Breville has reported $1 billion in sales for the first half of the financial year following double digit revenue growth of 10.1%.
The company successfully maintained its gross profit margin of 36.7% which carried through to overall profit growth of 10.3%.
Net profit grew by 16% to $98 million.
The company’s global product segment recorded $880 million and the distribution segment recorded $120 million.
The global product segment delivered double-digit sales growth of 13% continuing the momentum from the second half of 2024 – ending 30 June 2024. Coffee delivered strong double digit growth, cooking delivered high single-digit growth and food preparation delivered a small single-digit decline.
New products brought to market including the $3000+ Oracle Jet exceeded the company’s expectations, while new geographies entered by the business delivered 36% growth and outperformed expectations.
Breville announced it will enter the Chinese market in the coming months with a direct sales office selling Breville and Sage branded appliances located in Shanghai with offices in Shenzen and Hong Kong.
The Chinese market closely resembles the ‘digital’ or ‘online’ market of South Korea where Breville already operates. A ‘digital market’ delivers the vast majority of sales online rather than through bricks and mortar retailers similar to Australia.
Breville went direct in the Middle East on 1 January 2025 with new headquarters in Dubai. Breville, sage and Lelit products are now sold direct across the region, except for Israel where a distributor operates.
The American market for Breville delivered “solid growth” with coffee delivering double-digit growth, cooking rebounding to deliver low double-digit growth and food preparation delivered a slight negative result.
The Asia Pacific delivered strong growth over a weaker prior period with all categories in growth. Coffee delivered strong double-digit growth.
The EMEA market delivered strong growth led by double-digit uplift from coffee.

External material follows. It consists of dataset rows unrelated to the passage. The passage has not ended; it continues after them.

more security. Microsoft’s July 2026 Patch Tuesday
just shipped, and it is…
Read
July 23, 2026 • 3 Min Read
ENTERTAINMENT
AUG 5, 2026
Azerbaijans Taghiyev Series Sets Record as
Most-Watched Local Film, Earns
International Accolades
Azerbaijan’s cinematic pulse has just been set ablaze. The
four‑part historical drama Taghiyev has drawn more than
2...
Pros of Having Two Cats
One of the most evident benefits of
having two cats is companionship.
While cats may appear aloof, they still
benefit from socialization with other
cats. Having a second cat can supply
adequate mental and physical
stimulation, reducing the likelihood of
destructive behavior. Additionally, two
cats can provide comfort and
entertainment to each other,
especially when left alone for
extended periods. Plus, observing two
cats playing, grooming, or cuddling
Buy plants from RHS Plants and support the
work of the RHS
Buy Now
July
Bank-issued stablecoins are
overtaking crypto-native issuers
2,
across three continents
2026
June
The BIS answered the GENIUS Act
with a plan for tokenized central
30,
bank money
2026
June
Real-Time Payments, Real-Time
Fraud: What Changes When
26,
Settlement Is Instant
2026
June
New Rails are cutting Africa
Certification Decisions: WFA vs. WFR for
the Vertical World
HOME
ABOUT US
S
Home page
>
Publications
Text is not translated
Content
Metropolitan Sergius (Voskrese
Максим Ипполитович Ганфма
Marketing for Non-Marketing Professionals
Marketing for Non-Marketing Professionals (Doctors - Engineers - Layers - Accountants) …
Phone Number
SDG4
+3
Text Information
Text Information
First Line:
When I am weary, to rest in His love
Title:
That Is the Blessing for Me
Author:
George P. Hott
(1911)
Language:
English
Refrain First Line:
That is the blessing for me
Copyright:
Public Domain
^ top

American-born Breville CEO Jim Clayton confirmed they decided to fast forward the supply of some inventory from China into the US market ahead of time to potentially avoid tariffs imposed by newly-appointed US president Donald Trump.
Clayton said he is looking at having additional production available in Mexico or South East Asia to reduce the amount of products affected by the tariffs which would decline from 40% of products made in China to 10 per cent.